Una parola. Dieci lettere.
Un’altra parola che mina alle fondamenta del mio essere. Proprio questa insoddisfazione di volere di più, di desiderare l’inottenibile mette in evidenza a me stessa le mie mancanze e la mia incapacità a fare molte cose. Mi illudo di poter raggiungere tutto, prima degli altri, meglio degli altri. Ed invece mi porta solo al fallimento. Perché nonostante tutto lo sforzo che io possa fare ci sarà sempre, e dico sempre, qualcuno più bravo di me, qualcuno di più veloce, che mi batterà e, umiliandomi, mi strapperà di mano il trofeo della vittoria ogni volta. Quel desiderio tanto agognato si rivela allora come qualcosa di irraggiungibile, di irraggiungibile solo per me.
Spesso mi hanno detto che ho dei traguardi troppo pretenziosi e che molte volte non è colpa mia se non riesco a conseguirli . Fingo di crederci ma nel frattempo mi mortifico e mi maledico interiormente.
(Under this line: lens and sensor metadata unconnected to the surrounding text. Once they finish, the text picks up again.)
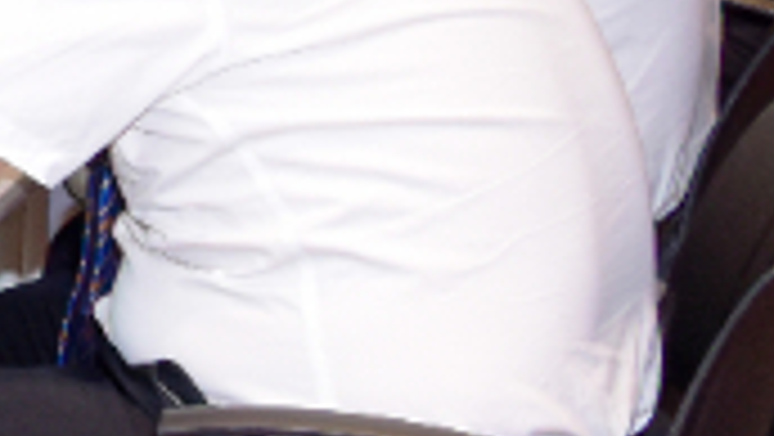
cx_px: -1602
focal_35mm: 187
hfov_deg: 9.1
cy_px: -751
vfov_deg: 6.1
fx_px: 3840
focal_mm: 24
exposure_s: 1/60
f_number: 7.1
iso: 800
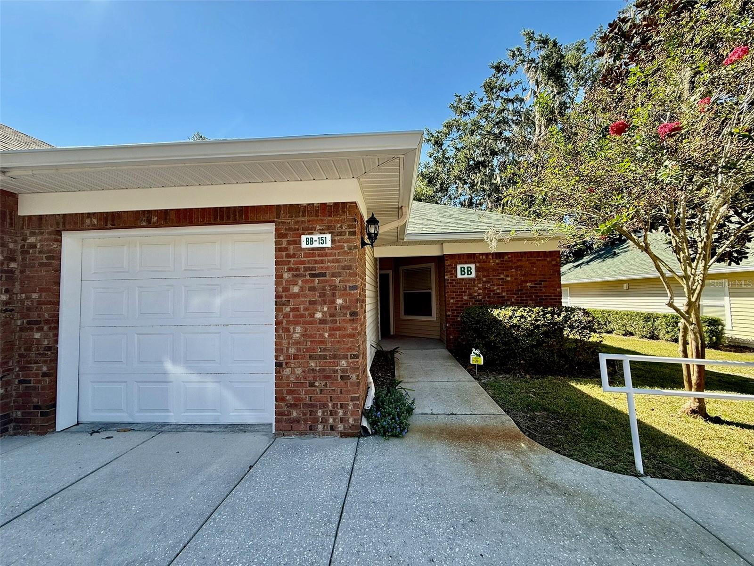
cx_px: 377
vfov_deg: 85.7
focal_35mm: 14
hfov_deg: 102.1
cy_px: 283
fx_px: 305
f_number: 2.2
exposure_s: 1/301
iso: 50
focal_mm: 2.22
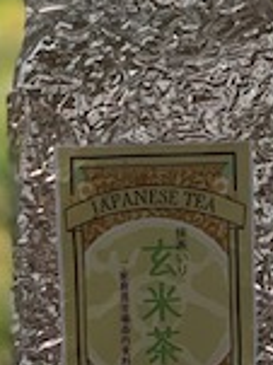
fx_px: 2327
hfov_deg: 6.7
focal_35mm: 221
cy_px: 97
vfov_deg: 9.0
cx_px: 191
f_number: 2.4
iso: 80
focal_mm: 6
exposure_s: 1/122
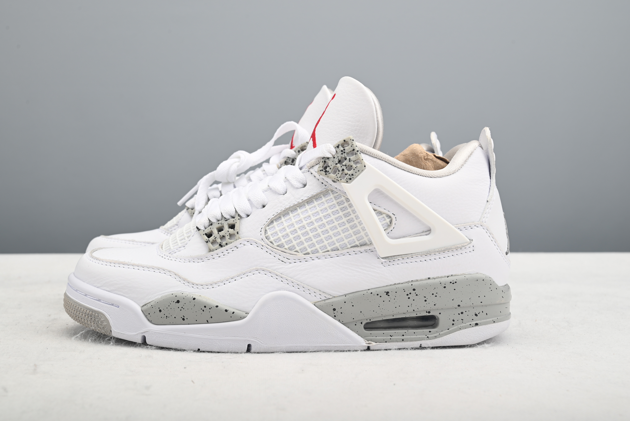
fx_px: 875
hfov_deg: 39.6
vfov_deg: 27.0
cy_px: 210
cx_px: 315
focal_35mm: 50
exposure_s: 1/200
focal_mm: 50
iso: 100
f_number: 11
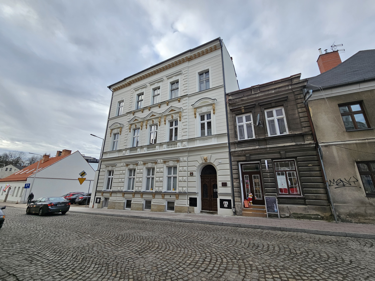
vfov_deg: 89.9
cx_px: 188
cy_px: 140
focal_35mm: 13
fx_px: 141
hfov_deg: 106.2
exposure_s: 1/728
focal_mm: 2.2
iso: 64
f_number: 2.2
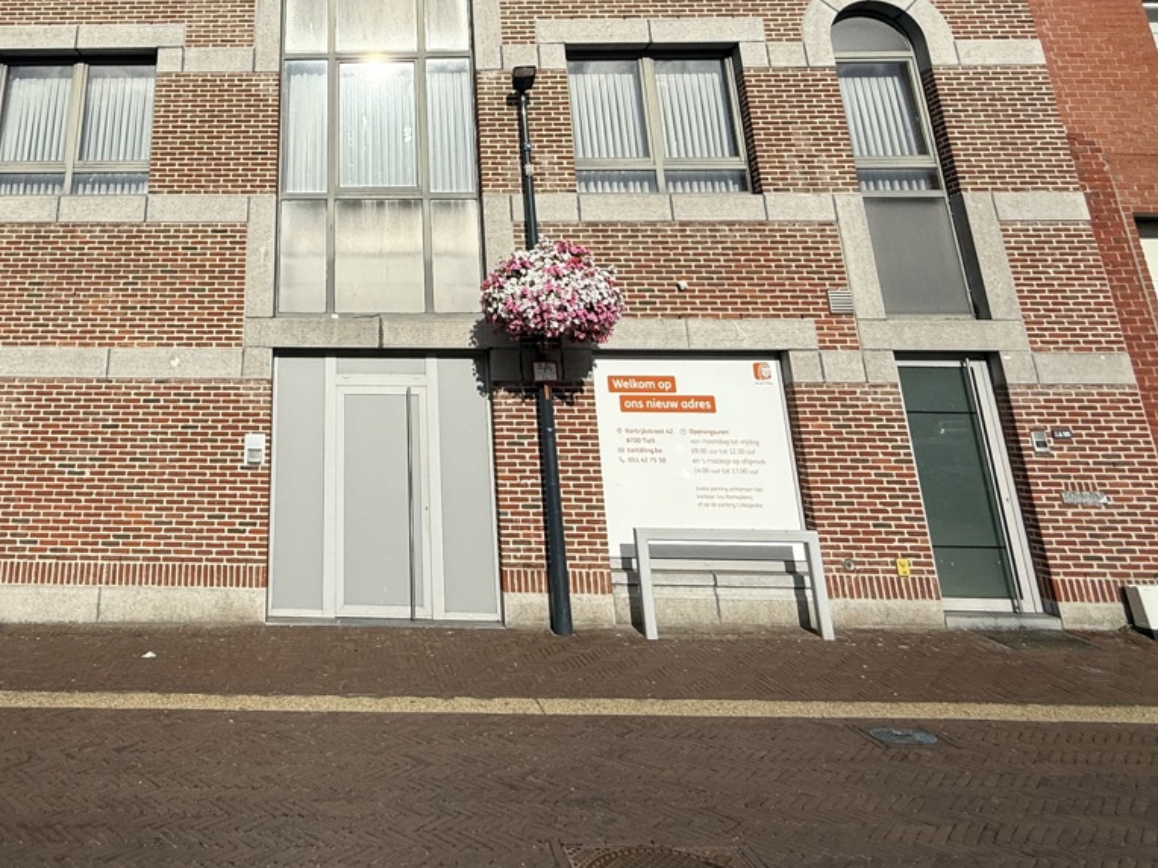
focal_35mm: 25
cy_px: 162
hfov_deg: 66.2
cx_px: 328
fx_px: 836
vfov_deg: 51.2
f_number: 2.2
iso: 50
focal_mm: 2.22
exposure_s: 1/5618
Spesso mi hanno detto: “Non sei te a non avere potenziale , ma ci sono desideri che travalicano le nostre possibilità, sogni troppo grandi perché i nostri corpi riescano a contenerli e assecondarli.”
E allora perché solo il mio corpo è in ogni caso, anche per quelli più insignificanti, sempre troppo piccolo per i miei desideri? Per me è questa l’insoddisfazione e contemporaneamente il fallimento più grande della mia vita.
 

Insoddisfazione, fallimento. Due parole, venticinque lettere ed un’intera esistenza distrutta, per sempre.